YANQUI WALKER & THE OPTICAL REVOLUTION(2009, Kathryn Ramey), 33 min.  New York Premiere.

THE TRAVELOGUES(2009, Dustin Thompson), 49 min.  World Premiere.

Co-Presented with Black Maria Film + Video Festival.

The travel diary genre provides the format for experimental filmmakers Dustin Thompson (TheTravelogues) and Kathryn Ramey (Yanqui Walker and the Optical Revolution) to explore, in richly textured and multilayered pictorial and audio fashion, journeys of adventure and conquest. Ramey portrays American expansionist William Walker's ascent to the presidency of Nicaragua in 1856. This film is densely structured. Threading together educational film clips, expressive animation, location photography, on-screen text, voiceover narration, and an array of experimental filmmaking techniques, the filmmaker raises compelling questions about visual perception and the construction of history.

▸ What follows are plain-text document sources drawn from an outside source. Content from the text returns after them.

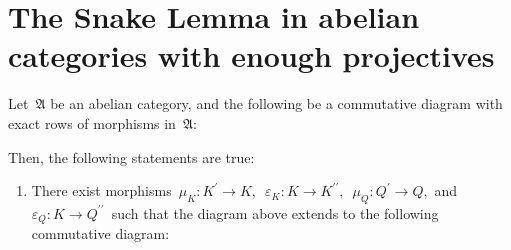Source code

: 

\section{The Snake Lemma in abelian categories with enough projectives}
\setcounter{theorem}{0}
\setcounter{equation}{0}


\renewcommand{\theenumi}{\roman{enumi}}
\renewcommand{\labelenumi}{\textnormal{(\theenumi)}$\;\;$}


\begin{theorem}
\mbox{}
\vskip 0.15cm
\noindent
Let \,$\mathfrak{A}$ be an abelian category, and
the following be a commutative diagram with exact rows of morphisms in \,$\mathfrak{A}$:
\begin{center}
\end{center}
Then, the following statements are true:
\begin{enumerate}
\item
	There exist morphisms
	\,$\mu_{K} : K^{\prime} \longrightarrow K$,\,
	\,$\varepsilon_{K} : K \longrightarrow K^{\prime\prime}$,\,
	\,$\mu_{Q} : Q^{\prime} \longrightarrow Q$,\,
	and
	\,$\varepsilon_{Q} : K \longrightarrow Q^{\prime\prime}$\,
	such that the diagram above extends to the following commutative diagram:
	\begin{center}
\end{center}
\end{enumerate}
\end{theorem}
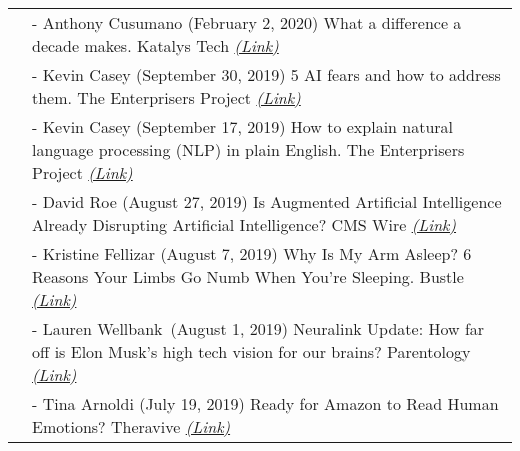 \documentclass[11pt]{cooperCV_v1/cooperCV} %
\begin{document}
\begin{minipage}{\textwidth}
\begin{tabular}{ @{} p{} p{} @{} }
  \small \textcolor{gray}{{\emph{ }}} & 
  - {\small Anthony Cusumano (February 2, 2020) What a difference a decade makes. Katalys Tech } \footnotesize \textcolor{gray}{\href{https://katalysttech.com/blog/what-a-difference-a-decade-makes/}{\emph{(Link)}}} \\
  
  \small \textcolor{gray}{{\emph{ }}} & 
  - {\small Kevin Casey (September 30, 2019)  5 AI fears and how to address them. The Enterprisers Project } \footnotesize \textcolor{gray}{\href{https://enterprisersproject.com/article/2019/9/artificial-intelligence-ai-fears-how-address}{\emph{(Link)}}} \\
  
  \small \textcolor{gray}{{\emph{ }}} & 
  - {\small Kevin Casey (September 17, 2019) How to explain natural language processing (NLP) in plain English. The Enterprisers Project } \footnotesize \textcolor{gray}{\href{https://enterprisersproject.com/article/2019/9/natural-language-processing-nlp-explained-plain-english}{\emph{(Link)}}} \\
  
  \small \textcolor{gray}{{\emph{ }}} & 
  - {\small David Roe (August 27, 2019) Is Augmented Artificial Intelligence Already Disrupting Artificial Intelligence? CMS Wire } \footnotesize \textcolor{gray}{\href{https://www.cmswire.com/digital-workplace/is-augmented-artificial-intelligence-already-disrupting-artificial-intelligence/}{\emph{(Link)}}} \\
  
  \small \textcolor{gray}{{\emph{ }}} & 
  - {\small Kristine Fellizar (August 7, 2019) Why Is My Arm Asleep? 6 Reasons Your Limbs Go Numb When You're Sleeping. Bustle } \footnotesize \textcolor{gray}{\href{https://www.bustle.com/p/why-is-my-arm-asleep-6-reasons-your-limbs-go-numb-when-youre-sleeping-18552723}{\emph{(Link)}}} \\
  
  \small \textcolor{gray}{{\emph{ }}} & 
  - {\small Lauren Wellbank (August 1, 2019) Neuralink Update: How far off is Elon Musk’s high tech vision for our brains? Parentology } \footnotesize \textcolor{gray}{\href{https://parentology.com/neuralink-how-far-off-is-elon-musks-high-tech-vision-for-our-brains/}{\emph{(Link)}}} \\
  
  \small \textcolor{gray}{{\emph{ }}} & 
  - {\small Tina Arnoldi (July 19, 2019) Ready for Amazon to Read Human Emotions? Theravive } \footnotesize \textcolor{gray}{\href{https://www.theravive.com/today/post/ready-for-amazon-to-read-human-emotions-0003426.aspx}{\emph{(Link)}}} \\
  

\end{tabular}
\end{minipage}
\end{document}
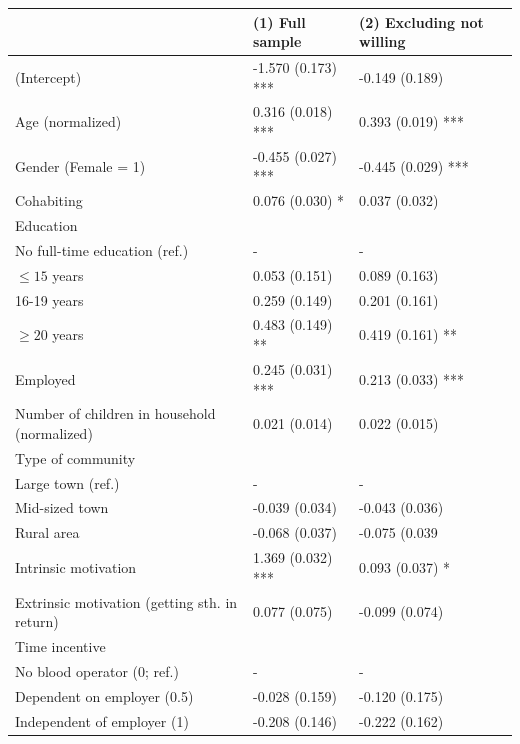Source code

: \documentclass[AER]{AEA}
\begin{document}
\begin{table}[hbt!]
    \centering
    \begin{tabular}{p{8cm}|l|p{3cm}}
           & (1) Full sample & (2) Excluding not willing\\ \hline \hline
(Intercept) & -1.570 (0.173) *** & -0.149 (0.189)\\
Age (normalized) & 0.316 (0.018) *** & 0.393 (0.019) ***\\
Gender (Female = 1) & -0.455 (0.027) *** & -0.445 (0.029) ***\\
Cohabiting & 0.076 (0.030) * & 0.037 (0.032)\\
Education &  & \\
\hspace{0.7cm} No full-time education (ref.) & - & -\\
\hspace{0.7cm} $\leq 15$ years & 0.053 (0.151) & 0.089 (0.163)\\
\hspace{0.7cm} 16-19 years & 0.259 (0.149) & 0.201 (0.161)\\
\hspace{0.7cm} $\geq 20$ years & 0.483 (0.149) ** & 0.419 (0.161) **\\
Employed & 0.245 (0.031) *** & 0.213 (0.033) ***\\
Number of children in household (normalized) & 0.021 (0.014) & 0.022 (0.015)\\
Type of community &  & \\
\hspace{0.7cm} Large town (ref.) & - & -\\
\hspace{0.7cm} Mid-sized town & -0.039 (0.034) & -0.043 (0.036)\\
\hspace{0.7cm} Rural area & -0.068 (0.037) & -0.075 (0.039\\
Intrinsic motivation & 1.369 (0.032) *** & 0.093 (0.037) *\\
Extrinsic motivation (getting sth. in return) & 0.077 (0.075) & -0.099 (0.074)\\
Time incentive &  & \\
\hspace{0.7cm} No blood operator (0; ref.) & - & -\\
\hspace{0.7cm} Dependent on employer (0.5) & -0.028 (0.159) & -0.120 (0.175)\\
\hspace{0.7cm} Independent of employer (1) & -0.208 (0.146) & -0.222 (0.162)\\

\end{tabular}
\end{table}
\end{document}
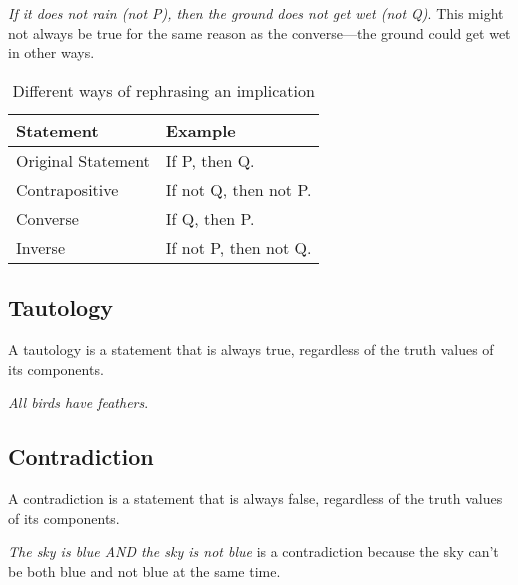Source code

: \documentclass{article}
\theoremstyle{mytheoremstyle}
\theoremstyle{mytheoremstyle}
\theoremstyle{myexamplestyle}
\begin{document}
\begin{example}
    \emph{If it does not rain (not P), then the ground does not get wet (not Q)}. This might not always be true for the same reason as the converse—the ground could get wet in other ways.
\end{example}


\begin{table}[h!]
    \centering
    \begin{tabular}{|l|l|}
        \hline
        \textbf{Statement} & \textbf{Example}      \\\hline
        Original Statement & If P, then Q.         \\\hline
        Contrapositive     & If not Q, then not P. \\\hline
        Converse           & If Q, then P.         \\\hline
        Inverse            & If not P, then not Q. \\\hline
    \end{tabular}
    \caption{Different ways of rephrasing an implication}
\end{table}

\subsection{Tautology}
\begin{definition}
    A tautology is a statement that is always true, regardless of the
    truth values of its components.
\end{definition}

\begin{example}
    \emph{All birds have feathers}.
\end{example}

\subsection{Contradiction}

\begin{definition}
    A contradiction is a statement that is always false, regardless of the truth values of its components.
\end{definition}

\begin{example}
    \emph{The sky is blue AND the sky is not blue} is a
    contradiction because the sky can't be both blue and not blue at
    the same time.
\end{example}
\end{document}
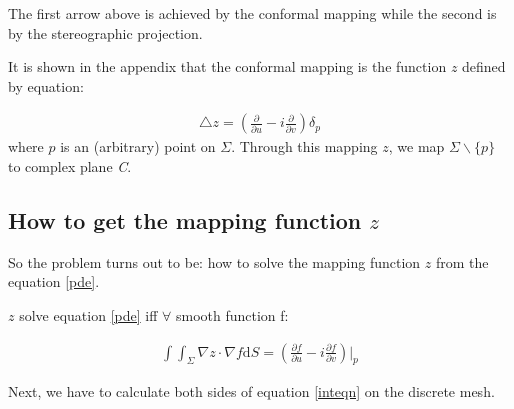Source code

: \documentclass{InsightArticle}
\begin{document}
  The first arrow above is achieved by the conformal mapping while the
  second is by the stereographic projection.

  It is shown in the appendix that the conformal mapping is the
  function $z$ defined by equation:

  \begin{eqnarray}
    \triangle z = (\frac{\partial}{\partial u} -
    i\frac{\partial}{\partial v})\delta_p \label{pde}
  \end{eqnarray}
  where $p$ is an (arbitrary) point on $\Sigma$. Through this mapping
  $z$, we map $\Sigma \backslash \{ p \}$ to complex plane \emph{C}.


  \subsection{How to get the mapping function $z$}
  So the problem turns out to be: how to solve the mapping function
  $z$ from the equation \ref{pde}.

  $z$ solve equation \ref{pde} iff $\forall$ smooth function f:

  \begin{eqnarray}
    \int\int_{\Sigma}\nabla z \cdot \nabla f \textrm{d}S =
    (\frac{\partial f}{\partial u} - i\frac{\partial f}{\partial
      v})|_p \label{inteqn}
  \end{eqnarray}  

  Next, we have to calculate both sides of equation \ref{inteqn} on
  the discrete mesh.
\end{document}
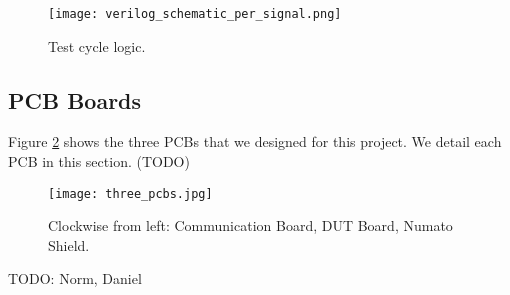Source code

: \begin{figure}
\texttt{[image: verilog\_schematic\_per\_signal.png]}
\caption{Test cycle logic.}
\label{fig:test_cycle_logic}
\end{figure}

\subsection{PCB Boards}
Figure \ref{fig:three_pcbs} shows the three PCBs that we designed for this project. We detail each PCB in this section. (TODO) 

\begin{figure}
\texttt{[image: three\_pcbs.jpg]}
\caption{Clockwise from left: Communication Board, DUT Board, Numato Shield.}
\label{fig:three_pcbs}
\end{figure}


TODO: Norm, Daniel
\newpage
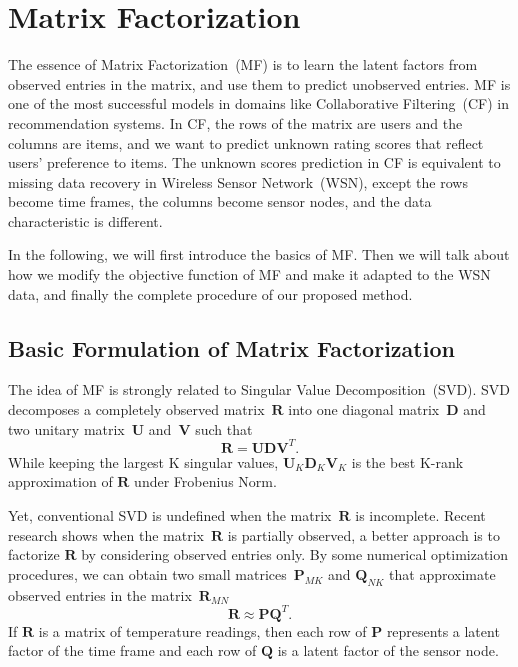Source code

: \section{Matrix Factorization}  \label{sec:mf}


The essence of Matrix Factorization~(MF) is to learn the latent factors from observed entries in the matrix, and use them to predict unobserved entries.  MF is one of the most successful models in domains like Collaborative Filtering~(CF) in recommendation systems. In CF, the rows of the matrix are users and the columns are items, and we want to predict unknown rating scores that reflect users' preference to items. The unknown scores prediction in CF is equivalent to missing data recovery in Wireless Sensor Network~(WSN), except the rows become time frames, the columns become sensor nodes, and the data characteristic is different. 

In the following, we will first introduce the basics of MF. Then we will talk about how we modify the objective function of MF and make it adapted to the WSN data, and finally the complete procedure of our proposed method.

\subsection{Basic Formulation of Matrix Factorization}

The idea of MF is strongly related to Singular Value Decomposition~(SVD). SVD decomposes a completely observed matrix~$\mathbf{R}$ into one diagonal matrix~$\mathbf{D}$ and two unitary matrix~$\mathbf{U}$ and~$\mathbf{V}$ such that
\begin{equation*} \mathbf{R} = \mathbf{U}\mathbf{D}\mathbf{V}^T. \end{equation*}
While keeping the largest K singular values, $\mathbf{U}_K \mathbf{D}_K \mathbf{V}_K$ is the best K-rank approximation of $\mathbf{R}$ under Frobenius Norm. 

Yet, conventional SVD is undefined when the matrix~$\mathbf{R}$ is incomplete. Recent research shows\cite{koren2009matrix} when the matrix~$\mathbf{R}$ is partially observed, a better approach is to factorize $\mathbf{R}$ by considering observed entries only. By some numerical optimization procedures, we can obtain two small matrices~$\mathbf{P}_{MK}$ and $\mathbf{Q}_{NK}$ that approximate observed entries in the matrix~$\mathbf{R}_{MN}$
\begin{equation*}\mathbf{R} \approx \mathbf{P} \mathbf{Q}^T.\end{equation*}
If $\mathbf{R}$ is a matrix of temperature readings, then each row of $\mathbf{P}$ represents a latent factor of the time frame and each row of $\mathbf{Q}$ is a latent factor of the sensor node.

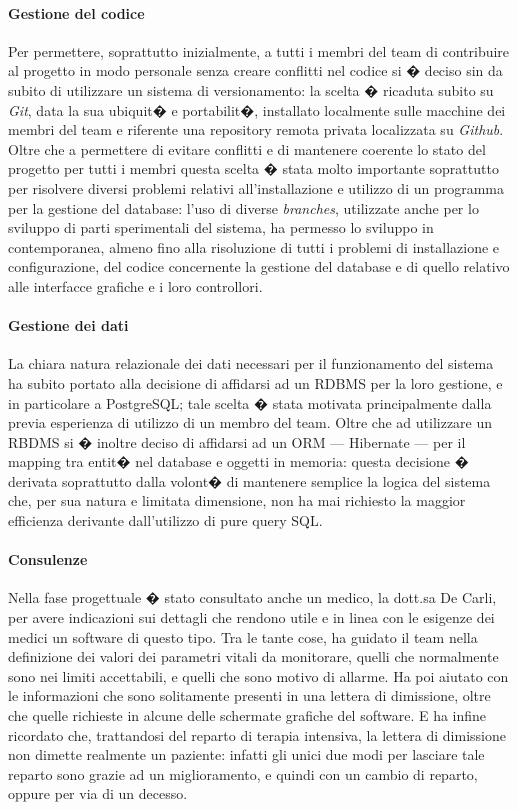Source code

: \documentclass[final, smallexted]{svjour3}
\begin{document}
\paragraph{\textbf{Gestione del codice}} Per permettere, soprattutto inizialmente, a tutti i membri del team di contribuire al progetto in modo personale senza creare conflitti nel codice si � deciso sin da subito di utilizzare un sistema di versionamento: la scelta � ricaduta subito su \textit{Git}, data la sua ubiquit� e portabilit�, installato localmente sulle macchine dei membri del team e riferente una repository remota privata localizzata su \textit{Github}. Oltre che a permettere di evitare conflitti e di mantenere coerente lo stato del progetto per tutti i membri questa scelta � stata molto importante soprattutto per risolvere diversi problemi relativi all'installazione e utilizzo di un programma per la gestione del database: l'uso di diverse \textit{branches}, utilizzate anche per lo sviluppo di parti sperimentali del sistema, ha permesso lo sviluppo in contemporanea, almeno fino alla risoluzione di tutti i problemi di installazione e configurazione, del codice concernente la gestione del database e di quello relativo alle interfacce grafiche e i loro controllori.

\paragraph{\textbf{Gestione dei dati}} La chiara natura relazionale dei dati necessari per il funzionamento del sistema ha subito portato alla decisione di affidarsi ad un RDBMS per la loro gestione, e in particolare a PostgreSQL; tale scelta � stata motivata principalmente dalla previa esperienza di utilizzo di un membro del team. Oltre che ad utilizzare un RBDMS si � inoltre deciso di affidarsi ad un ORM --- Hibernate --- per il mapping tra entit� nel database e oggetti in memoria: questa decisione � derivata soprattutto dalla volont� di mantenere semplice la logica del sistema che, per sua natura e limitata dimensione, non ha mai richiesto la maggior efficienza derivante dall'utilizzo di pure query SQL. 

\paragraph{\textbf{Consulenze}} Nella fase progettuale � stato consultato anche un medico, la dott.sa De Carli, per avere indicazioni sui dettagli che rendono utile e in linea con le esigenze dei medici un software di questo tipo. Tra le tante cose, ha guidato il team nella definizione dei valori dei parametri vitali da monitorare, quelli che normalmente sono nei limiti accettabili, e quelli che sono motivo di allarme. Ha poi aiutato con le informazioni che sono solitamente presenti in una lettera di dimissione, oltre che quelle richieste in alcune delle schermate grafiche del software. E ha infine ricordato che, trattandosi del reparto di terapia intensiva, la lettera di dimissione non dimette realmente un paziente: infatti gli unici due modi per lasciare tale reparto sono grazie ad un miglioramento, e quindi con un cambio di reparto, oppure per via di un decesso.
\end{document}
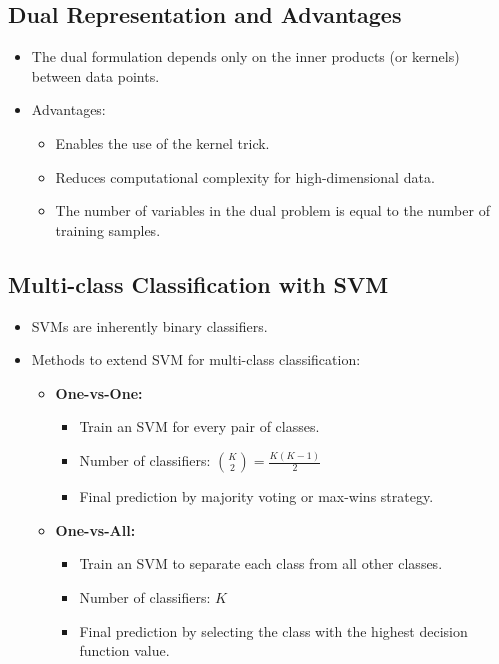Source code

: \documentclass{article}
\begin{document}
\subsection{Dual Representation and Advantages}

\begin{itemize}
    \item The dual formulation depends only on the inner products (or kernels) between data points.
    \item Advantages:
    \begin{itemize}
        \item Enables the use of the kernel trick.
        \item Reduces computational complexity for high-dimensional data.
        \item The number of variables in the dual problem is equal to the number of training samples.
    \end{itemize}
\end{itemize}

\subsection{Multi-class Classification with SVM}

\begin{itemize}
    \item SVMs are inherently binary classifiers.
    \item Methods to extend SVM for multi-class classification:
    \begin{itemize}
        \item \textbf{One-vs-One:}
        \begin{itemize}
            \item Train an SVM for every pair of classes.
            \item Number of classifiers: $\binom{K}{2} = \frac{K(K-1)}{2}$
            \item Final prediction by majority voting or max-wins strategy.
        \end{itemize}
        \item \textbf{One-vs-All:}
        \begin{itemize}
            \item Train an SVM to separate each class from all other classes.
            \item Number of classifiers: $K$
            \item Final prediction by selecting the class with the highest decision function value.
        \end{itemize}
    \end{itemize}
\end{itemize}
\end{document}
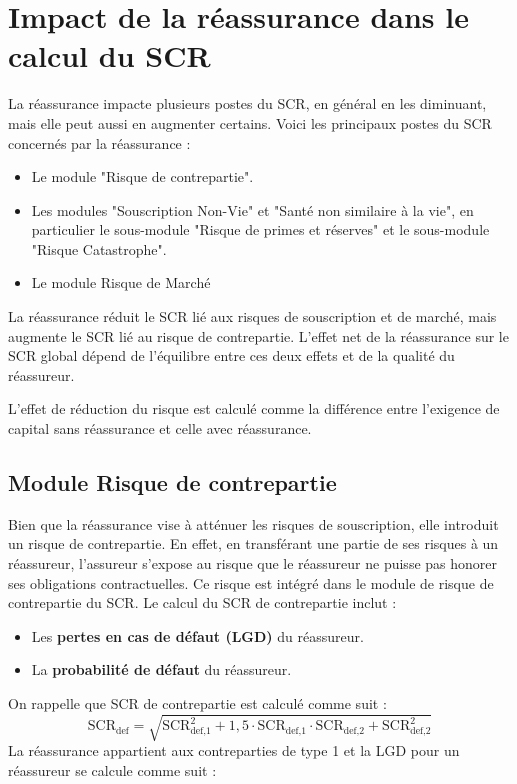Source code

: \section*{Impact de la réassurance dans le calcul du SCR}

La réassurance impacte plusieurs postes du SCR, en général en les diminuant, mais elle peut aussi en augmenter certains. Voici les principaux postes du SCR concernés par la réassurance :
\begin{itemize}
    \item Le module "Risque de contrepartie".
    \item Les modules "Souscription Non-Vie" et "Santé non similaire à la vie", en particulier le sous-module "Risque de primes et réserves" et le sous-module "Risque Catastrophe".
    \item Le module Risque de Marché
\end{itemize}
La réassurance réduit le SCR lié aux risques de souscription et de marché, mais augmente le SCR lié au risque de contrepartie. L'effet net de la réassurance sur le SCR global dépend de l'équilibre entre ces deux effets et de la qualité du réassureur. 


L'effet de réduction du risque est calculé comme la différence entre l'exigence de capital sans réassurance et celle avec réassurance. 

\subsection*{Module Risque de contrepartie}

Bien que la réassurance vise à atténuer les risques de souscription, elle introduit un risque de contrepartie. En effet, en transférant une partie de ses risques à un réassureur, l'assureur s'expose au risque que le réassureur ne puisse pas honorer ses obligations contractuelles. Ce risque est intégré dans le module de risque de contrepartie du SCR.
Le calcul du SCR de contrepartie inclut :
        \begin{itemize}
            \item Les \textbf{pertes en cas de défaut (LGD)} du réassureur.
            \item La \textbf{probabilité de défaut} du réassureur.
        \end{itemize}
On rappelle que SCR de contrepartie est calculé comme suit :
        \[
        \text{SCR}_{\text{def}} = \sqrt{\text{SCR}^2_{\text{def,1}} + 1,5 \cdot \text{SCR}_{\text{def,1}} \cdot \text{SCR}_{\text{def,2}} + \text{SCR}^2_{\text{def,2}}}
        \]
La réassurance appartient aux contreparties de type 1 et la LGD pour un réassureur se calcule comme suit :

In The Travelogues, Dustin Thompson creates a more personal story. He travels with his film camera across two continents and compiles a series of mini-narratives, suggestive of loves gained and lost. He generates lyrical images, shot at oblique angles and developed with shifting camera speeds; in each scene, the heightened film grain tends to move the depiction of the natural universe toward abstraction. From the prologue through to the epilogue of his journey, this artist travels a fine line between real and imagined worlds.

--Jon Gartenberg

Program 3:


The 10 experimental films in this program portray locales found in both natural and urban landscapes across three continents. A few of these artist-filmmakers literally embed the earth (soil and mud) into the fabric of the celluloid. Moreover, they portray these environments with a riveting array of avant-garde techniques that range from mirror images to extended tracking shots leading directly into the mind's eye. They further infuse these found footage, animation, and live action experimental films with dynamic editing rhythms that radically reshape the viewer's perception of reality, leading to Rorschach-like impressions. In experimental cinema, everything culminates in abstract patterns ingrained in the landscape of the film frame.

--Jon Gartenberg

   Films include:

Grandmother’s Eye (2010, Sweden, Jonathan Lewald), 5 min.  North American Premiere.

Release (2010, US, Bill Morrison), 12 min.  World Premiere.

Walkway (2009, US, Ken Jacobs), 9 min.  North American Premiere.

Lachen Verlernt(2009, Great Britain, Tal Rosner), 10 min.  World Premiere.

This disk is the same as the other one(2009, France, Jean-Jacques Palix), 9 min.                        North American Premiere.

Collision of Parts (2010, US, Mark Street), 15 min.  World Premiere.

Berlin (2010, Canada, Martin Laporte), 8 min.  World Premiere.

The Delicate Art of the Bludgeon (2009, France, Jean-Gabriel Periot), 4 min.                                North American Premiere.

Black White Black White(2009, US, John Thompson), 15 min.World Premiere.

TheVisible and Invisible of a Body Under Tension(2009,France, Emmanuel Lefrant), 7 min.        North American Premiere.